A complete-linkage dendrogram (e.g. Figure 7) diagrams the results of an abstract elimination tournament. A sphere with sweeping radius Rs [cf. Section 2.2.1 and Oort (128, pp. 409-11)] is centered on each object. The x-axis of the dendrogram contains N evenly spaced nodes, one for each object. As Rs increases, the spheres begin to overlap. The first contact of two expanding spheres is represented by a dendrogram hoop, composed of two nodes, two vertical branches, and a horizontal similarity bar. The branches connect the nodes to the ends of the similarity bar. The midpoint of a similarity bar forms a new node. The y-coordinate of a similarity bar specifies the similarity level of the corresponding dendrogram system. The similarity level could be defined, for example, by the logarithm of Rc, the complete-linkage distance, i.e. the largest Rij among the mutual separations of the M objects in the dendrogram system. (The single-linkage distance, i.e. the sweeping radius that resulted in the link, is the smallest Rij among the mutual separations of the M objects in the dendrogram system.) Rc is an approximation to Dc, the major diameter of the dendrogram system.

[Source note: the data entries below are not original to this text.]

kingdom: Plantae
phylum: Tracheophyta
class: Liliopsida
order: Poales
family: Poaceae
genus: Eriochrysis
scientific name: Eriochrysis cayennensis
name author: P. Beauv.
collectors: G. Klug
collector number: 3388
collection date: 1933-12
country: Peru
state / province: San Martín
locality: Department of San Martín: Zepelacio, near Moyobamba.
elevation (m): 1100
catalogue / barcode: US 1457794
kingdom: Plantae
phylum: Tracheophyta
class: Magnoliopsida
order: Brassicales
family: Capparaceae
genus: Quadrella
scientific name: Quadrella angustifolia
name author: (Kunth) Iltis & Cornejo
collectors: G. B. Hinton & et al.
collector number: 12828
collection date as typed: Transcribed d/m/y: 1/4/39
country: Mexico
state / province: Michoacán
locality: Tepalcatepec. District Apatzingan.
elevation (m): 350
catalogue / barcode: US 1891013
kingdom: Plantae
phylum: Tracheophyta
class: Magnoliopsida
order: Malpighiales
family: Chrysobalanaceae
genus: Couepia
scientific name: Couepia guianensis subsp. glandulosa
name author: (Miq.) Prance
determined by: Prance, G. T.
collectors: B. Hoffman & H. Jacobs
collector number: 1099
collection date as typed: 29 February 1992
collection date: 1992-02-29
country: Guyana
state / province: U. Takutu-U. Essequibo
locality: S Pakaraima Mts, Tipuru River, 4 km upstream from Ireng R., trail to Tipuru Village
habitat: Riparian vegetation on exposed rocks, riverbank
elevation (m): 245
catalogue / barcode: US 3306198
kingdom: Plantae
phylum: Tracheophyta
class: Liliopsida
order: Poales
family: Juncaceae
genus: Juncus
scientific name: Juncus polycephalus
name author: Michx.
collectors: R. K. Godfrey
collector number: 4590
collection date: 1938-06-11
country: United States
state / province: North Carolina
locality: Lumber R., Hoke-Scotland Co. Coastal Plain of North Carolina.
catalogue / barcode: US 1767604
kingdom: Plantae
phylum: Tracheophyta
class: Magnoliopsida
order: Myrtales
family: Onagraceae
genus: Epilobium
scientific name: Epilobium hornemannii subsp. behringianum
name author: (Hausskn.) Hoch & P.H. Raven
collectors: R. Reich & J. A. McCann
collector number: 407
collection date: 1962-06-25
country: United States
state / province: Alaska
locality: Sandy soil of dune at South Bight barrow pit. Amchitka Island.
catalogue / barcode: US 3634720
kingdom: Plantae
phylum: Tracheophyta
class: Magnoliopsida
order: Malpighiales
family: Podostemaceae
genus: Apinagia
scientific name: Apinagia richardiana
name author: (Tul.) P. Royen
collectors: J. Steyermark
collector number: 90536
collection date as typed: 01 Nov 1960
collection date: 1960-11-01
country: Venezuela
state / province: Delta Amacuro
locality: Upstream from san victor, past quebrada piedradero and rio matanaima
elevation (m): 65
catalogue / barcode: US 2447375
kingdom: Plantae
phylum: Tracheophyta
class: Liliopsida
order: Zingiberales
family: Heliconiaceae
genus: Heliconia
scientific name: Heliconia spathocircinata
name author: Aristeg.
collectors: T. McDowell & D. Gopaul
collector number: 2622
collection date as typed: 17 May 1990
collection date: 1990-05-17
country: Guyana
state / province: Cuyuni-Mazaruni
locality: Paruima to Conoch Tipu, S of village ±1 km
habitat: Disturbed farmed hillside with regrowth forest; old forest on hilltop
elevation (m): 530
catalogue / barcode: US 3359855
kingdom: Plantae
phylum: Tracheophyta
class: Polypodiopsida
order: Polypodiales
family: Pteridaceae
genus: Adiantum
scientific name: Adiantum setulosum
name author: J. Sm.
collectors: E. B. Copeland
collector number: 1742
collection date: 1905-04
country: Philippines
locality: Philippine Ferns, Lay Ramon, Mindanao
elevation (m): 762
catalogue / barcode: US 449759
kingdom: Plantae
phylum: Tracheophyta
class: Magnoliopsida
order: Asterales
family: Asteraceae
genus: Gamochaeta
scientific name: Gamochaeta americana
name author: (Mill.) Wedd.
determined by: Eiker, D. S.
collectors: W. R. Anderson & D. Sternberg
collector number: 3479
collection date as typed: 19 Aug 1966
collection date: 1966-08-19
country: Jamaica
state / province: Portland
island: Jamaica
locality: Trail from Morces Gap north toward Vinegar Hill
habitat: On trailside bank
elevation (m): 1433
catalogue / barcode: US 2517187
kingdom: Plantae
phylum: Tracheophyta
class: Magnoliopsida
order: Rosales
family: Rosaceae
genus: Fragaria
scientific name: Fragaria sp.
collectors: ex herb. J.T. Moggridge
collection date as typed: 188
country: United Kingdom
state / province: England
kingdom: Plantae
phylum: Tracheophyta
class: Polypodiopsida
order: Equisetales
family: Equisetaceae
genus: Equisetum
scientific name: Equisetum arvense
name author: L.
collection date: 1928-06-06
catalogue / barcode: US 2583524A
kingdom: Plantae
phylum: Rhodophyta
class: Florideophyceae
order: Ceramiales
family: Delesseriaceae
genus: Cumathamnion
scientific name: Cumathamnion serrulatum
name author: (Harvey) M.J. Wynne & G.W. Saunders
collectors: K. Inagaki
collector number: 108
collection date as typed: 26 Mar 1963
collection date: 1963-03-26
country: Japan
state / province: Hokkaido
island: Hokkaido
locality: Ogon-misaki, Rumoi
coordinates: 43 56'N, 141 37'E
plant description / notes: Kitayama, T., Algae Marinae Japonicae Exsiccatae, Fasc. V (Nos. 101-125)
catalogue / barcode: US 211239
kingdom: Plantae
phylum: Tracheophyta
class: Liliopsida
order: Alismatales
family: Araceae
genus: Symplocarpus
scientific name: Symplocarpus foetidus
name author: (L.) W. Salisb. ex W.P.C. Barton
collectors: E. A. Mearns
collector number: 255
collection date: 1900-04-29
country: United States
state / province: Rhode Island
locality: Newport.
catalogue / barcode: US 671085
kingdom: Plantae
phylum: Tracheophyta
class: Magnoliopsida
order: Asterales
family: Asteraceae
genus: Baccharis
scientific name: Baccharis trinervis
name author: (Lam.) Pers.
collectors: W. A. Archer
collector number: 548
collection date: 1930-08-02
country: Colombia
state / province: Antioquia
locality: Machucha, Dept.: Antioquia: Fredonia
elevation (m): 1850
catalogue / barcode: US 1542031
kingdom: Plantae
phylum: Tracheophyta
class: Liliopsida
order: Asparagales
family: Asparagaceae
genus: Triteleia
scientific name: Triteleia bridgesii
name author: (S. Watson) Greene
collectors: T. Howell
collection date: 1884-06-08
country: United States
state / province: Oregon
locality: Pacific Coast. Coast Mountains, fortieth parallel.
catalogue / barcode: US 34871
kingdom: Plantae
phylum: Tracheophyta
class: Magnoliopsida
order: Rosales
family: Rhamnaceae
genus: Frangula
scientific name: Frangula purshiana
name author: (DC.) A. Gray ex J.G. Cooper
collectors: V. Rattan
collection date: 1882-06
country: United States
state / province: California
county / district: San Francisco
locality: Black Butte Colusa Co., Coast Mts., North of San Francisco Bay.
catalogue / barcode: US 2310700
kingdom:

A dendrogram contains information about both large-scale structure and individual structures. Parameters such as <M> and sigmaM, the average multiplicity and rms multiplicity of the (N - 1) dendrogram systems comprising the N objects, are model sensitive. Dc and M, the diameter and multiplicity of a dendrogram system, are fundamental global properties of a system. Subsets of physical systems among the dendrogram systems can be readily extracted by adopting a criterion for physical reality based on, for example, global or local number density contrast or, similarly, overdensity (if physical superclusters are to be identified) or underdensity (if physical voids are to be identified). For an observational sample and mathematical/physical models with the same number of objects and same selection functions, one can construct (by analogy with the definition of the two-point correlation function) the function SI of Dc, defined as SI = [N(Dc) / N(Dc)Poisson] - 1, which compares (for the sample of interest) the distribution of characteristic lengths of the observed dendrogram systems with that for a Poisson sample with the same number of objects and the same selection functions. Or one may wish to calculate an especially void-sensitive function, e.g. SI of Dv (where Dv is the characteristic length of a void), derived from the dendrogram systems with left and right nodes (L and R) each located on either the x-axis [characteristic lengths Dc(L) = 0 and Dc(R) = 0] or the similarity bar of the hoop representing a previously identified dendrogram system (nonzero characteristic lengths). An estimate of Dv is provided, for example, by Dv = Dc[Dc(L) + Dc(R)]. The wealth of research possibilities of dendrograms in general, and complete-linkage dendrograms in particular, toward identifying physical systems in astronomy and clearly describing basic properties of large-scale structure has only begun to be tapped (115, 158, 191, 201a, and references therein).

Complete-linkage dendrogram analysis is one of a family of broadly related techniques. Oort (128, pp. 409-11) reviews (a) "percolation cluster analysis," which analyzes plots of the complete-linkage distance vs. the single-linkage distance, and (b) "multiplicity function analysis," which analyzes the frequency distribution of multiplicities of dendrogram systems. Bhavsar & Barrow (27) recently did a percolation cluster analysis on the CfA (93a) sample of galaxies and a corresponding sample generated by N-body simulations of gravitational clustering (2a). Dekel & West (55) find that percolation is an insensitive discriminant between models of clustering that are very different. (The reader should be cautioned not to assume a priori that this result necessarily also applies to any other given technique based on the concept of a sweeping radius.) Interesting new techniques that for some purposes may provide complementary or preferred information to that accessible through study of complete-linkage diagrams include analyses with "minimal spanning trees" described by Barrow et al. (22b) and "taxonomical analysis" introduced to astronomy by Paturel (141a) and applied recently by Moles et al. (120; also 145, 145a).